• TEXT TO READ:
## Start
Rather than giving fans another “boring” fight against WBO light welterweight champion Timothy Bradley, Manny Pacquiao will battle Juan Manuel Marquez for a fourth time on December 8 at the MGM Grand in Las Vegas, Nevada.
Bradley (29-0-0-1, 12 KOs) unwittingly stole Pacquiao’s belt when criminally incompetent judges handed him a split decision in June at the MGM Grand Arena in “Sin City.”
Roger “Pit” Perron is a venerable boxing trainer from Brockton (Mass.) who now works with Mike and Rich Cappiello at their gym, Cappiello Brothers Boxing and Training.
“The fight was an absolute disgrace. Pacquiao manhandled Bradley,” said Perron, 75, who worked in the 1980s with International Boxing Hall of Famer Marvelous Marvin Hagler at the Petronelli Brothers Gym. “Corrupt officials and decisions like this one are destroying boxing.”
In somewhat similar fashion prior to the Bradley bout, Pacquiao (54-4-2, 38 KOs) won an extremely debatable majority points victory over Marquez (54-6-1, 39 KOs) in their third scrap last November 12.
“I chose to fight Marquez because we have exciting fights,” said Pacquiao, 33, who has earned a draw and two conquests over the rugged Mexican since their initial meeting in May 2004. “If I had chosen to fight Bradley we would get a one-sided fight. It would be boring. What do I need to prove to Bradley? What do I need to prove to the fans with that fight? I did good in our last fight. The fight was one-sided.”
Meanwhile, Marquez, who last vacated the squared circle in April with a lopsided unanimous decision triumph over Ukrainian Serhiy Fedchenko in Mexico City, plans on being more aggressive to impress the judges’ when he next throws fists with “The Fighting Pride of the Philippines.”
## End
• YOUR TASKS:
a: Which fighters in the Pacquiao article have their records given in parentheses, and what is each record?
b: According to the Pacquiao article, why did Pacquiao choose to fight Marquez again instead of Bradley?
c: Could you resume the Pacquiao article from the point after its final sentence?
Nothing in the lines after the Pacquiao article is needed.

• EXTRACTED ENTRIES:
## Start
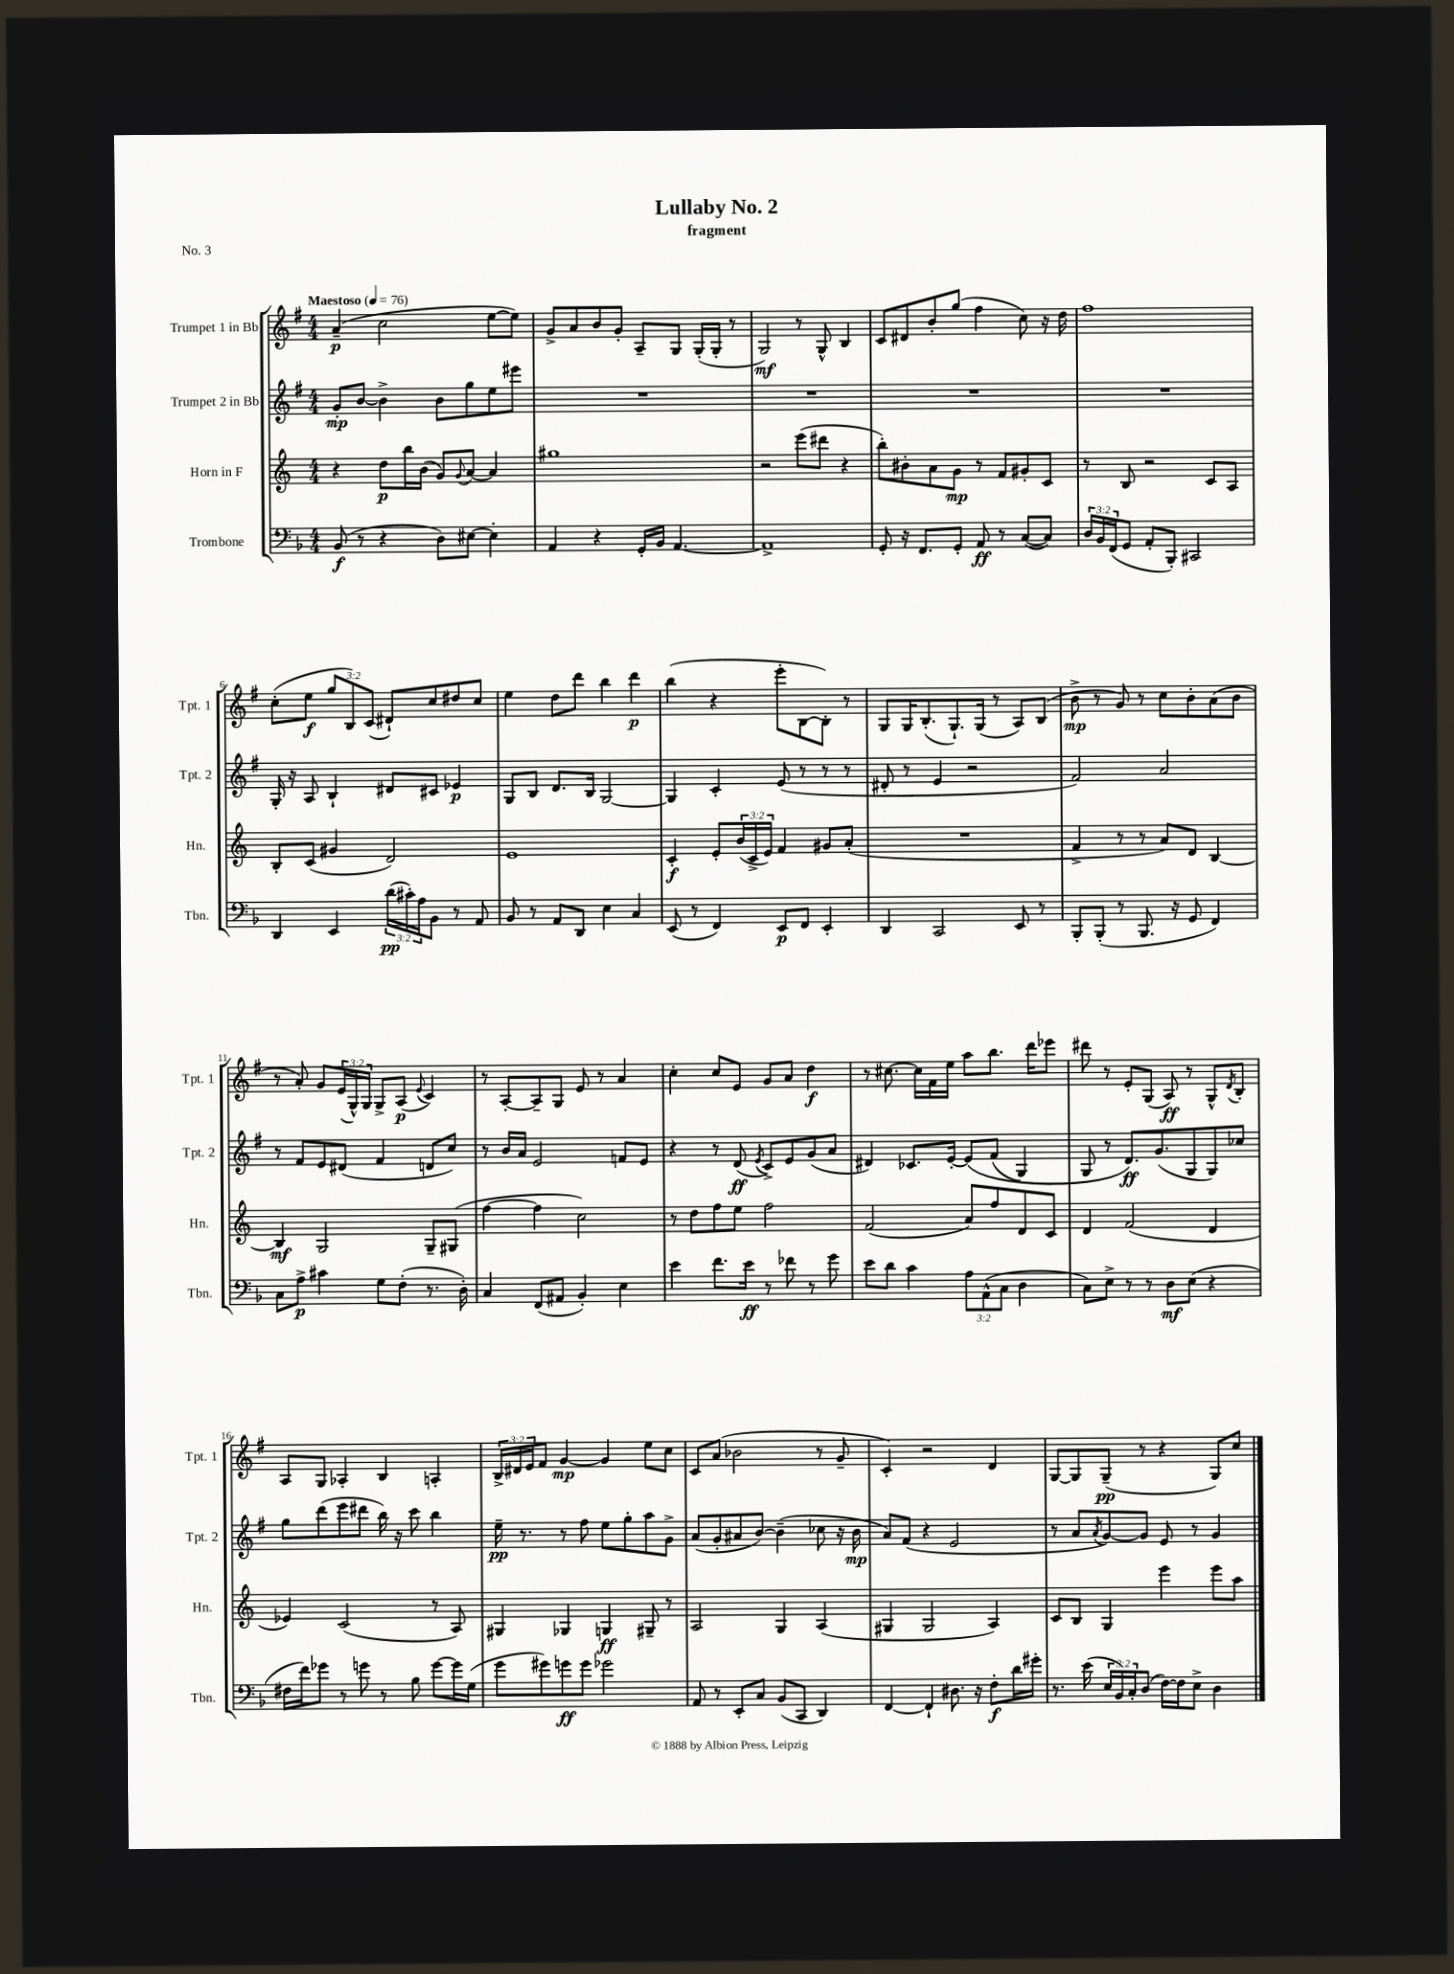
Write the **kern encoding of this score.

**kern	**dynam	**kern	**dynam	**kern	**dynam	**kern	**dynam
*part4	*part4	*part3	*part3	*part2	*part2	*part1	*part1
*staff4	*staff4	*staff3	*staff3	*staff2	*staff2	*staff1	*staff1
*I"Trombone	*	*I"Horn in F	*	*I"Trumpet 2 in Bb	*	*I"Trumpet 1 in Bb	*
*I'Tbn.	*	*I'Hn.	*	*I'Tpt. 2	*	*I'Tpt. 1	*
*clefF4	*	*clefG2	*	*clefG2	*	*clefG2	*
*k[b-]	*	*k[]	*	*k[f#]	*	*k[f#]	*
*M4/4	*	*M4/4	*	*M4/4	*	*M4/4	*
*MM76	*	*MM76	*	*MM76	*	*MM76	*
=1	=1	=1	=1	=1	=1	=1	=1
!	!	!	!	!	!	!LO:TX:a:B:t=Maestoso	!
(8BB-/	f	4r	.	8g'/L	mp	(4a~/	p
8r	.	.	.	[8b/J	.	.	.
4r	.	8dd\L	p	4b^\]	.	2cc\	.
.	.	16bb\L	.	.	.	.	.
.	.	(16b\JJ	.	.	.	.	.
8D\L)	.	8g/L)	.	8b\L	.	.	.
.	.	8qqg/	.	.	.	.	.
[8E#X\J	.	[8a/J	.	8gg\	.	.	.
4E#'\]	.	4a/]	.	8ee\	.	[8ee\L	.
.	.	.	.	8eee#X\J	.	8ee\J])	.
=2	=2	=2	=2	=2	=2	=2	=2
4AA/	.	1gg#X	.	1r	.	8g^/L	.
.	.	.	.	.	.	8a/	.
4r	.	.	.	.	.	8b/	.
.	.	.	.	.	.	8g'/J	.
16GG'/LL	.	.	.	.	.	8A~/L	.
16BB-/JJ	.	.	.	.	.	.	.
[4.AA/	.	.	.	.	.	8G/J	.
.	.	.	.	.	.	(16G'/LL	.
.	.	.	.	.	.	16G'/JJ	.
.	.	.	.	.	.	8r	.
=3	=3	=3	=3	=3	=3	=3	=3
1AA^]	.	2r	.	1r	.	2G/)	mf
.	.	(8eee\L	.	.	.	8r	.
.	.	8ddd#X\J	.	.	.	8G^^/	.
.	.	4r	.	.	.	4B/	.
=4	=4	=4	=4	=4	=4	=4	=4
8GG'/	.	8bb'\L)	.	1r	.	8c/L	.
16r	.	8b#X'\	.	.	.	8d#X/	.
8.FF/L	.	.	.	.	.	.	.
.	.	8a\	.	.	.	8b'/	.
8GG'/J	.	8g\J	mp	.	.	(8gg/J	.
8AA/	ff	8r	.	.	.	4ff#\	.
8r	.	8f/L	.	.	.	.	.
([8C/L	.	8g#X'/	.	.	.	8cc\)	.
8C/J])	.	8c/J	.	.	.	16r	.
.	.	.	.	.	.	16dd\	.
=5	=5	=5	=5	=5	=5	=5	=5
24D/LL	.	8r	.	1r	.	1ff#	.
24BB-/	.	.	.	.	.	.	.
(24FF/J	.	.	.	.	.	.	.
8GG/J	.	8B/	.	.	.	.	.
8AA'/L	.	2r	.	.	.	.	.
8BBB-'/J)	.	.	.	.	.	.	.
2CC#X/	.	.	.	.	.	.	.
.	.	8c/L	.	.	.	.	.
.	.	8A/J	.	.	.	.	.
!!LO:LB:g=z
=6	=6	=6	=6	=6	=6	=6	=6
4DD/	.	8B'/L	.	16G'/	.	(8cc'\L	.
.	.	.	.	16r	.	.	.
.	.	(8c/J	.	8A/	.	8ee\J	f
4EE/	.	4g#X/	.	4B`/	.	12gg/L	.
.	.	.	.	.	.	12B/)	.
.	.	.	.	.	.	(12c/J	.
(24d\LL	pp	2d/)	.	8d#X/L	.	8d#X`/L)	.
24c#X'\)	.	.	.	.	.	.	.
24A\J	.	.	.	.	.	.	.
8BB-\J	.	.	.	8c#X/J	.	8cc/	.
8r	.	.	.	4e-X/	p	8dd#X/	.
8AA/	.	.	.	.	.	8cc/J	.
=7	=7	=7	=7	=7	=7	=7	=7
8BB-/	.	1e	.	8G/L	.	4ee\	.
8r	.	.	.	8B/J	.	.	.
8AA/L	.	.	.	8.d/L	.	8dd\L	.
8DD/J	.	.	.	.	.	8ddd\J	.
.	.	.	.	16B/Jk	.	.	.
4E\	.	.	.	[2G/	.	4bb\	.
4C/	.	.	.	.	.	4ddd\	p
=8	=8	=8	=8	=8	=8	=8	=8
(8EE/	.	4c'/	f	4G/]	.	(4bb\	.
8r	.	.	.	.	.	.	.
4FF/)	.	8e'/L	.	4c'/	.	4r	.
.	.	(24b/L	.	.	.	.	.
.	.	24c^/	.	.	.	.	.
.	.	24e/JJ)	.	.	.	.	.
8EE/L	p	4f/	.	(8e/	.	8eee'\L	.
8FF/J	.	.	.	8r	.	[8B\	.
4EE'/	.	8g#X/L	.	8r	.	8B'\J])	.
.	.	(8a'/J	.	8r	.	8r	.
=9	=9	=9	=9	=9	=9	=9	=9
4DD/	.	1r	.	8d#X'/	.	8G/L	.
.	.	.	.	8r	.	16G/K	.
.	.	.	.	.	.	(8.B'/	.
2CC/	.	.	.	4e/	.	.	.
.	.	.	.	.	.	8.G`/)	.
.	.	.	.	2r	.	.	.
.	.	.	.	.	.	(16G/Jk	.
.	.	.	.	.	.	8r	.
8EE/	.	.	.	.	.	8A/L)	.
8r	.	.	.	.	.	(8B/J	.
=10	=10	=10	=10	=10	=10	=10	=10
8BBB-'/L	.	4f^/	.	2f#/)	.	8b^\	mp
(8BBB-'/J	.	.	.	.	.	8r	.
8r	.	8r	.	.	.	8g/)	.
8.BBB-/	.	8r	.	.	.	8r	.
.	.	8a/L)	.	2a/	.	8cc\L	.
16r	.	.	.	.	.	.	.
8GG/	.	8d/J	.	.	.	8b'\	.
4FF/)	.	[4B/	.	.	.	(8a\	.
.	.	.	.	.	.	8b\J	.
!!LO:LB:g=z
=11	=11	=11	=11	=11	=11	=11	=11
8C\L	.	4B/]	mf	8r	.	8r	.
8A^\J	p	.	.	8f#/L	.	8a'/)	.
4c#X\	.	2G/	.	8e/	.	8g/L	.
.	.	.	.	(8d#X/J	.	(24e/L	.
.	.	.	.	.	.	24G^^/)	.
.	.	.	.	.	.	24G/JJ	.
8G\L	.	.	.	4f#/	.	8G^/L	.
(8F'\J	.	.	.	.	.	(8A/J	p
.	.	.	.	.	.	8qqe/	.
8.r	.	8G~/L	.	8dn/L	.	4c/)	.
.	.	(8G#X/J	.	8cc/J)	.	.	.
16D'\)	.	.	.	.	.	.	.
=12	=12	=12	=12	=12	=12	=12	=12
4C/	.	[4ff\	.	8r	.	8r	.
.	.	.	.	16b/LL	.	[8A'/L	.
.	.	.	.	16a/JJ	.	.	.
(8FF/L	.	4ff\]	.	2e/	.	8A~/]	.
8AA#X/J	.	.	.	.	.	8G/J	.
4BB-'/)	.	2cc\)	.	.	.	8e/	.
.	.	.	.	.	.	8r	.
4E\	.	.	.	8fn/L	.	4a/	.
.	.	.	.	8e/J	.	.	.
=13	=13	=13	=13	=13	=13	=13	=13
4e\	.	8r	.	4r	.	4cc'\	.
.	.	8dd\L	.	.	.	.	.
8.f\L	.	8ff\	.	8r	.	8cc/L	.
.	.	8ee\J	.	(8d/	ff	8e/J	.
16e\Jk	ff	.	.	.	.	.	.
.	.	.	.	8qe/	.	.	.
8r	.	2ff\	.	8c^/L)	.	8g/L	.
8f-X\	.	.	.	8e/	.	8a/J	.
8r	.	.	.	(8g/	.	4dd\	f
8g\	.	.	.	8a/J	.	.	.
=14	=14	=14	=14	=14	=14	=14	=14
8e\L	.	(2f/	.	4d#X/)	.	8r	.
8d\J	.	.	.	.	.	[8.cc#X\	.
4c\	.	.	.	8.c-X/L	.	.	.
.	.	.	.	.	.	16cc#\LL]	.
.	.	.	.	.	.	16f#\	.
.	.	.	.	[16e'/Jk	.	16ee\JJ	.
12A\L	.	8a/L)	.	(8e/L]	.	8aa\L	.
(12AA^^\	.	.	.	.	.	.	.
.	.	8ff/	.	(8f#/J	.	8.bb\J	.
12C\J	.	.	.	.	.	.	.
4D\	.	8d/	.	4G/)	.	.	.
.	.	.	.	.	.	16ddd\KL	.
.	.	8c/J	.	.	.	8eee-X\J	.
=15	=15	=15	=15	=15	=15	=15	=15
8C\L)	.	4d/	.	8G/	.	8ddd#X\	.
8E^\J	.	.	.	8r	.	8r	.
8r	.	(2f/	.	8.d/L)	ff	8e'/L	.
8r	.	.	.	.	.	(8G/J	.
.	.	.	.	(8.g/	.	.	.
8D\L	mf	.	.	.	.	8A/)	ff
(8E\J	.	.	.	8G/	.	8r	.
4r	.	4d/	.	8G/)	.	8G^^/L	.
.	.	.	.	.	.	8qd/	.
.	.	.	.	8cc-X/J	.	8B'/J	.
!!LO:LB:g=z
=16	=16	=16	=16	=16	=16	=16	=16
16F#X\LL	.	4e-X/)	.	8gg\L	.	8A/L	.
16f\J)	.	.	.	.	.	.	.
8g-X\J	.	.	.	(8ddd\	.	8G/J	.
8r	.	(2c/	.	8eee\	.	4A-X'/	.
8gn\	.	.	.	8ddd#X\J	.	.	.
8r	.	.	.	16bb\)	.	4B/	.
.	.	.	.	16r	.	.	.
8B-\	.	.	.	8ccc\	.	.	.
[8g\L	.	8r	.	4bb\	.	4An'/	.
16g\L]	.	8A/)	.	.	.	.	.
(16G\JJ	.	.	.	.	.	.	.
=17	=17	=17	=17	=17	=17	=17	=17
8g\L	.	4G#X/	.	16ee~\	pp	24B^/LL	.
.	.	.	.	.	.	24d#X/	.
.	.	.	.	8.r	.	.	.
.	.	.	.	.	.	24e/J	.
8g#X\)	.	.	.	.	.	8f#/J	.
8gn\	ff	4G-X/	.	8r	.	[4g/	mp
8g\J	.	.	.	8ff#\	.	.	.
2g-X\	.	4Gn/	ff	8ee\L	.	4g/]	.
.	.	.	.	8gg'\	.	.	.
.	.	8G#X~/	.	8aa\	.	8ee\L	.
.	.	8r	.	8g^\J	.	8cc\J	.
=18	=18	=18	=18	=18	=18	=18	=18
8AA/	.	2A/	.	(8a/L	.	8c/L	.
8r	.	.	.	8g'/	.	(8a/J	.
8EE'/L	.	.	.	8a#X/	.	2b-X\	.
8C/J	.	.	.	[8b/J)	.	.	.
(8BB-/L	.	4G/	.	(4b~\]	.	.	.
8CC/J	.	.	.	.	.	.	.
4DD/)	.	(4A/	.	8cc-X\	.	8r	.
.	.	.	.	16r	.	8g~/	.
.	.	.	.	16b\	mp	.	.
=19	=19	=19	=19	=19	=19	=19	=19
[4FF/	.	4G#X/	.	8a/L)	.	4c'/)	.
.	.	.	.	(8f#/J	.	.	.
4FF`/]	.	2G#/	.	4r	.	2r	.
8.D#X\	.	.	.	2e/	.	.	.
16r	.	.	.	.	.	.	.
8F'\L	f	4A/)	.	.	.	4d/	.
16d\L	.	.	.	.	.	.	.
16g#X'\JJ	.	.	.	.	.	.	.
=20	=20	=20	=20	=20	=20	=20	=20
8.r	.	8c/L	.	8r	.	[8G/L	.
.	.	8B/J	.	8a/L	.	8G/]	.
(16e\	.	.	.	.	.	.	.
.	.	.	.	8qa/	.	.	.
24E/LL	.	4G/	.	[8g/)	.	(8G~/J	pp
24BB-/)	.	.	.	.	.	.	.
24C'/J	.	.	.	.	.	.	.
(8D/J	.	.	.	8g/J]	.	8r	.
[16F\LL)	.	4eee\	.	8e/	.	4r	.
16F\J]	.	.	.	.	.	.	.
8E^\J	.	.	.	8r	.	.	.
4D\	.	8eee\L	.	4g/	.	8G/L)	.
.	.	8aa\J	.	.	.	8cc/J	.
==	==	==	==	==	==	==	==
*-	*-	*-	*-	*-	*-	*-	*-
## End
• EXPECTED OUTPUTS:
a:
Timothy Bradley: 29-0-0-1, 12 KOs
Manny Pacquiao: 54-4-2, 38 KOs
Juan Manuel Marquez: 54-6-1, 39 KOs

b: Pacquiao said he and Marquez have exciting fights. A fight with Bradley would be one-sided and boring, and he felt he had nothing to prove to Bradley or the fans because their last fight was already one-sided.

c:
“I know Pacquiao and he knows me,” said Marquez, 39, who has captured eight belts in six different weight classes and is currently ranked by Ring Magazine as the sixth preeminent prizefighter today. “I know I have to work on my speed, but maybe I have to go for the knockout. I will try to do that, and do it intelligently, but Pacquiao is very strong. I just know I need to change something. I don’t know what, but I need do something different this time because the judges don’t appreciate what I have been doing.”
Jeff Lyons is a boxing fanatic who possesses an encyclopedic knowledge of The Sweet Science. Lyons raved about Marquez and hailed him as one of the better boxers to ever enter the ring.
“Boxing legend, period,” said Lyons, 32, a resident of South Boston. “One of the top-ten Mexican fighters of all time for certain. Marquez would fight a man in a telephone booth.”
The 28-year-old Bradley, a former two-time light welterweight titlist who in the past overcame solid professionals Lamont Peterson and Devon Alexander, showed heart and grit by continuing to fight Pacquiao with a fractured left foot and severely sprained right ankle suffered during their 36-minute tussle in the summer.
Bradley, who is presently rated by Ring Magazine as the eighth pound-for-pound pugilist in the world, is tough and does deserve respect.
Indeed, Pacquiao’s contest against Bradley “was one-sided.”
Nevertheless, unfairly, the “Fighter of the Decade” for the 2000s by the BWAA officially left the ring as a loser.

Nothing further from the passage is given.